WHAT IS EXPECTED - The full set of entries below, restated word for word and stripped of images, is the expected result.

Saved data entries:
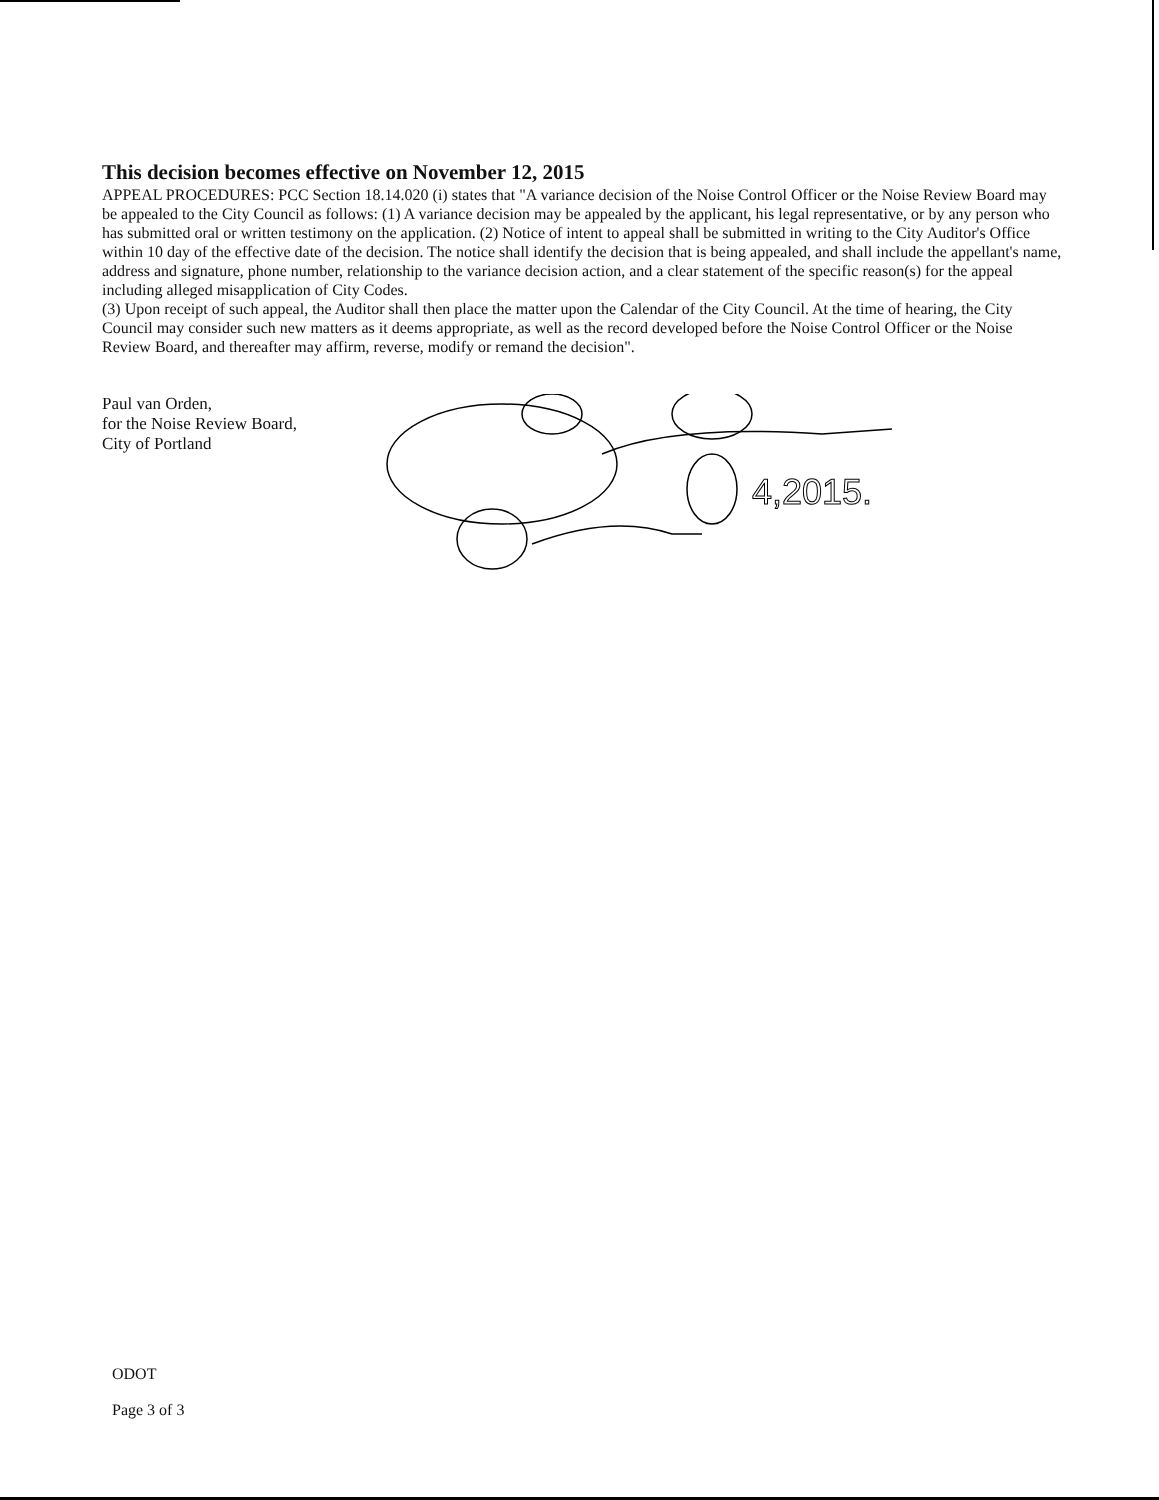This decision becomes effective on November 12, 2015
APPEAL PROCEDURES: PCC Section 18.14.020 (i) states that "A variance decision of the Noise Control Officer or the Noise Review Board may be appealed to the City Council as follows: (1) A variance decision may be appealed by the applicant, his legal representative, or by any person who has submitted oral or written testimony on the application. (2) Notice of intent to appeal shall be submitted in writing to the City Auditor's Office within 10 day of the effective date of the decision. The notice shall identify the decision that is being appealed, and shall include the appellant's name, address and signature, phone number, relationship to the variance decision action, and a clear statement of the specific reason(s) for the appeal including alleged misapplication of City Codes.
(3) Upon receipt of such appeal, the Auditor shall then place the matter upon the Calendar of the City Council. At the time of hearing, the City Council may consider such new matters as it deems appropriate, as well as the record developed before the Noise Control Officer or the Noise Review Board, and thereafter may affirm, reverse, modify or remand the decision".
Paul van Orden,
for the Noise Review Board,
City of Portland
4,2015.
ODOT
Page 3 of 3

TASK RESPONSE -
This decision becomes effective on November 12, 2015
APPEAL PROCEDURES: PCC Section 18.14.020 (i) states that "A variance decision of the Noise Control Officer or the Noise Review Board may be appealed to the City Council as follows: (1) A variance decision may be appealed by the applicant, his legal representative, or by any person who has submitted oral or written testimony on the application. (2) Notice of intent to appeal shall be submitted in writing to the City Auditor's Office within 10 day of the effective date of the decision. The notice shall identify the decision that is being appealed, and shall include the appellant's name, address and signature, phone number, relationship to the variance decision action, and a clear statement of the specific reason(s) for the appeal including alleged misapplication of City Codes.
(3) Upon receipt of such appeal, the Auditor shall then place the matter upon the Calendar of the City Council. At the time of hearing, the City Council may consider such new matters as it deems appropriate, as well as the record developed before the Noise Control Officer or the Noise Review Board, and thereafter may affirm, reverse, modify or remand the decision".
Paul van Orden,
for the Noise Review Board,
City of Portland
4,2015.
ODOT
Page 3 of 3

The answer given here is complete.